* _What the task asks_:
Retype the text lines from all of the records below word for word, leaving out the pictures.

(Saved entries)
┌────────

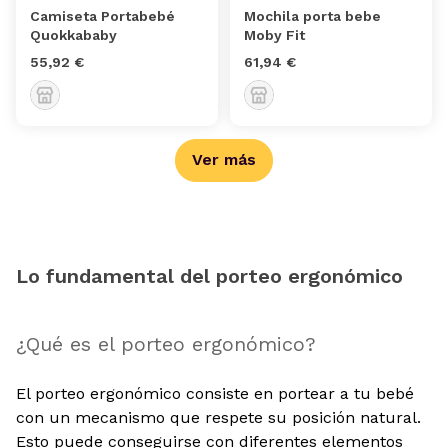
Camiseta Portabebé
Mochila porta bebe
Quokkababy
Moby Fit
55,92 €
61,94 €
Ver más
Lo fundamental del porteo ergonómico
¿Qué es el porteo ergonómico?
El porteo ergonómico consiste en portear a tu bebé
con un mecanismo que respete su posición natural.
Esto puede conseguirse con diferentes elementos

└────────

* _Answer space_:
Camiseta Portabebé
Mochila porta bebe
Quokkababy
Moby Fit
55,92 €
61,94 €
Ver más
Lo fundamental del porteo ergonómico
¿Qué es el porteo ergonómico?
El porteo ergonómico consiste en portear a tu bebé
con un mecanismo que respete su posición natural.
Esto puede conseguirse con diferentes elementos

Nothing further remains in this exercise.